2.2.In haar verzoekschrift heeft Bluehoef hieraan – samengevat – het volgende ten grondslag gelegd. [verweerder 1] is enig aandeelhouder van [verweerder 3] en van [verweerder 4], die een camping en jachthaven exploiteert. Bluehoef en [verweerder 1] hebben onderhandeld over de verkoop van de aandelen in [verweerder 3] aan Bluehoef. [verweerder 5] was vanaf enig moment als advocaat van [verweerder 1] bij deze onderhandelingen betrokken. Bluehoef heeft met [verweerder 1] de bevindingen van het due diligence onderzoek en de manier waarop Bluehoef de onderneming wilde exploiteren besproken. Partijen hebben in juli 2023 een overeenkomst ondertekend. Daarin is een wederkerig geheimhoudingsbeding met boetebeding opgenomen. De overeenkomst is gesloten onder de opschortende voorwaarde dat het Recreatieschap IJsselmonde (hierna: het recreatieschap), beheerd door Staatsbosbeheer, de vereiste toestemming gaf voor de transactie. Als die toestemming op de Long Stop Date (1 november 2023) niet was verleend, kon elk van de partijen de overeenkomst met onmiddellijke ingang beëindigen zonder aansprakelijkheid op zich te nemen en dan zou geen enkele partij verplicht zijn de transactie tot stand te brengen of de onderhandelingen voort te zetten. Bluehoef heeft de overeenkomst op 2 november 2023 op die grond beëindigd. Staatsbosbeheer had op dat moment de gevraagde toestemming nog niet gegeven. Bluehoef en [verweerder 1] hebben vervolgens overlegd om de transactie alsnog mogelijk te maken, maar op 4 december 2023 heeft [verweerder 1] aan Bluehoef laten weten dat zij geen verdere gesprekken wilde aangaan. Bluehoef heeft begin maart 2024 vernomen dat [verweerder 5] de jachthaven (aandelen [verweerder 1]) van [verweerder 1] heeft gekocht en dat levering van de aandelen zeer spoedig kon plaatsvinden, omdat het recreatieschap de transactie had goedgekeurd. Naar aanleiding daarvan heeft Bluehoef de volgende vragen:
Heeft [verweerder 5] inderdaad de jachthaven (de aandelen van de onderneming van [verweerder 3] en [verweerder 4]) gekocht van [verweerder 1]/[verweerder 3]/[verweerder 4]?
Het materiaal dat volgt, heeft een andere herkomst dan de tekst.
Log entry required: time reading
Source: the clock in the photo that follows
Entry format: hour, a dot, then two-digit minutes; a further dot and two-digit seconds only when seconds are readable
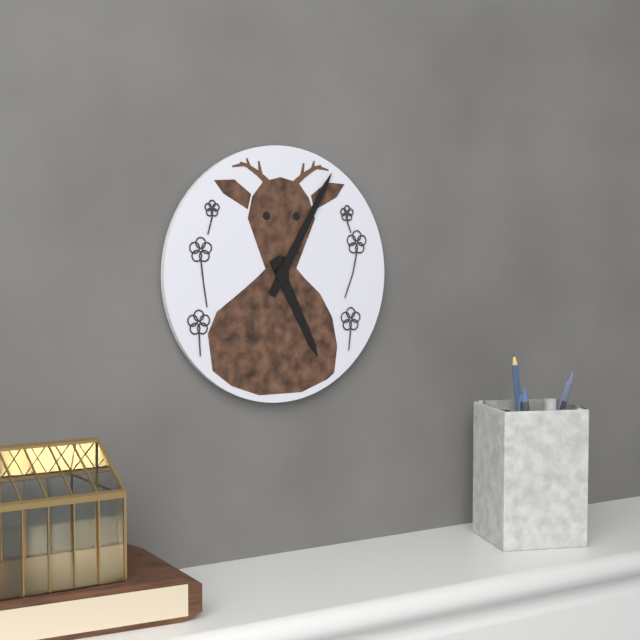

Zo nee, onderhandelen [verweerder 5] en [verweerder 2] hierover?
Als het antwoord op vraag a ‘ja’ is: wanneer zijn de onderhandelingen tussen [verweerder 5] en [verweerder 1] aangevangen en wanneer is overeenstemming bereikt?
Welke informatie heeft [verweerder 1] aan [verweerder 5] ter beschikking gesteld voor het verrichten van zijn werkzaamheden als haar adviseur?
Per welke datum heeft [verweerder 1] een verzoek ingediend bij het recreatieschap voor het verkrijgen van toestemming voor de levering van de aandelen in [verweerder 3] aan [verweerder 5]?
Heeft het recreatieschap inderdaad al toestemming verleend voor de verkoop van aandelen door [verweerder 1] aan [verweerder 5]? Zo ja, op welke datum? Zo nee, is er al zicht op het verlenen van die toestemming en, zo ja, op welke datum?
Indien inderdaad toestemming is verleend: is daarvoor informatie gebruikt die door Bluehoef ter hand is gesteld?
Bluehoef wil aan de hand van deze informatie vaststellen of
a. a) [verweerder 1] het geheimhoudingsbeding heeft overtreden,
b) [verweerder 1] de onderhandelingen heeft afgebroken omdat [verweerder 5] haar heeft benaderd voor de koop van de aandelen mede op basis van de geheime informatie die hij van Bluehoef heeft ontvangen,
c) [verweerder 5]/[verweerder 2] geheime informatie van Bluehoef ter beschikking heeft gesteld aan het recreatieschap met als doel toestemming te verkrijgen voor de levering aan [verweerder 5] en
d) er bij [verweerder 5] op enig moment een vermenging van rollen heeft bestaan waardoor er (een schijn van) belangenverstrengeling is ontstaan.
Afhankelijk van of en hoe deze handelingen hebben plaatsgevonden, waarbij onder meer relevant kan zijn of tucht- of integriteitsregels zijn overtreden, kan sprake zijn van een toerekenbaar tekortkomen door [verweerder 1] of onrechtmatig handelen van [verweerder 5], [verweerder 2], [verweerder 3] en/of [verweerder 4]. [verweerder 1] en [verweerder 5] weigeren deze informatie te verstrekken.